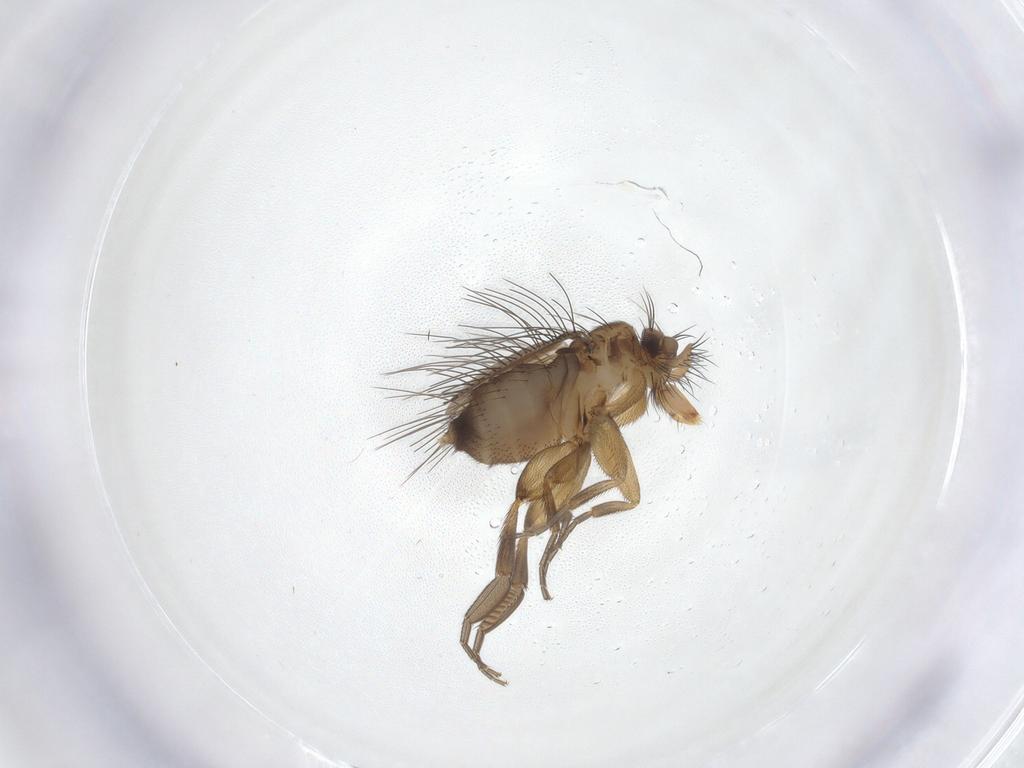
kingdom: Animalia
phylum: Arthropoda
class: Insecta
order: Diptera
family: Phoridae
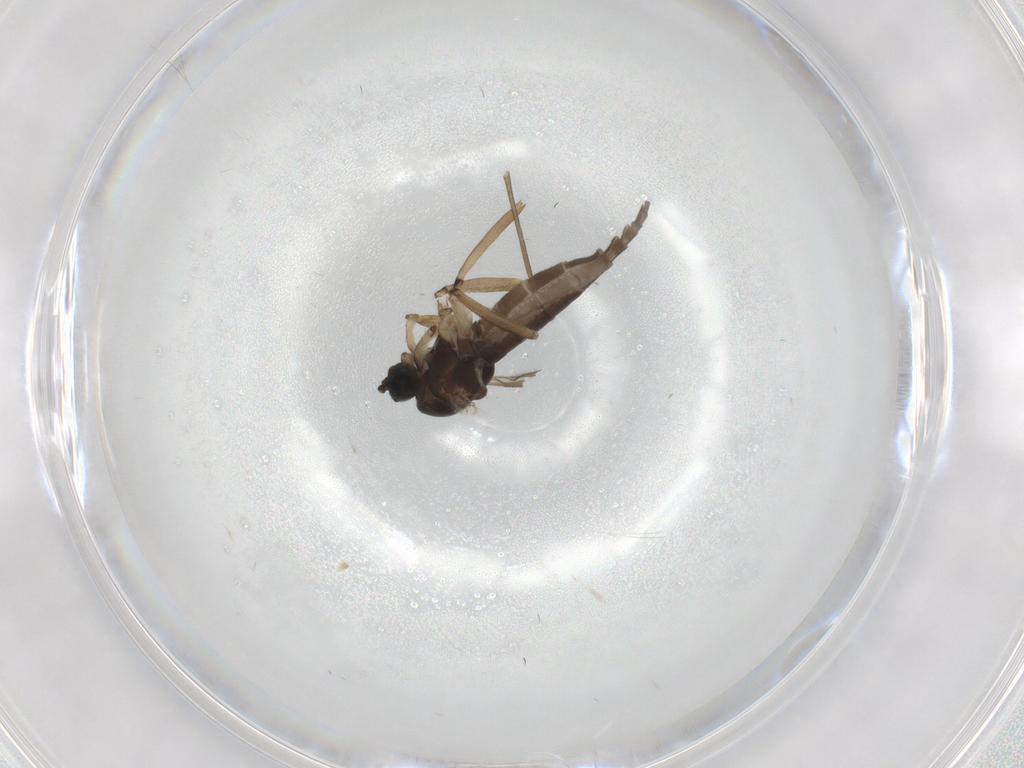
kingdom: Animalia
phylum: Arthropoda
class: Insecta
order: Diptera
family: Sciaridae
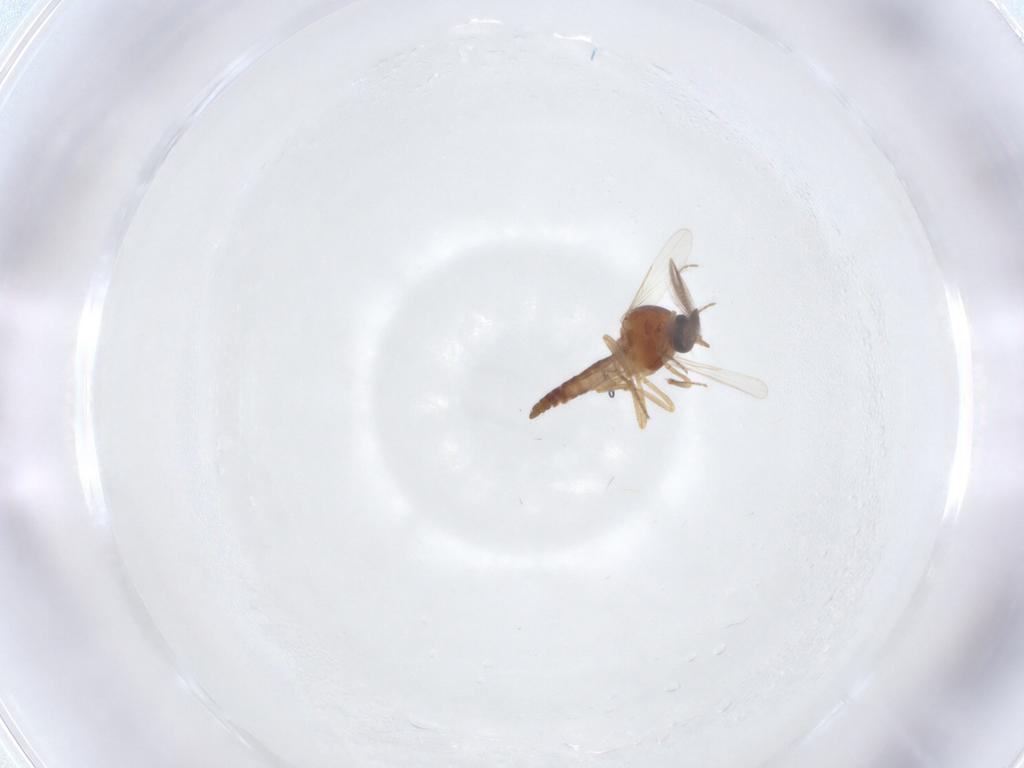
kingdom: Animalia
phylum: Arthropoda
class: Insecta
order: Diptera
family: Ceratopogonidae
──────────
Put the material above into a two-column CSV with the header row rank,name. Give one row for each labeled line, with each field in double quotes and line breaks turned into spaces, and leave out the pictures.

> **OUTPUT**
rank,name
"kingdom:","Animalia"
"phylum:","Arthropoda"
"class:","Insecta"
"order:","Diptera"
"family:","Phoridae"
"kingdom:","Animalia"
"phylum:","Arthropoda"
"class:","Insecta"
"order:","Diptera"
"family:","Sciaridae"
"kingdom:","Animalia"
"phylum:","Arthropoda"
"class:","Insecta"
"order:","Diptera"
"family:","Ceratopogonidae"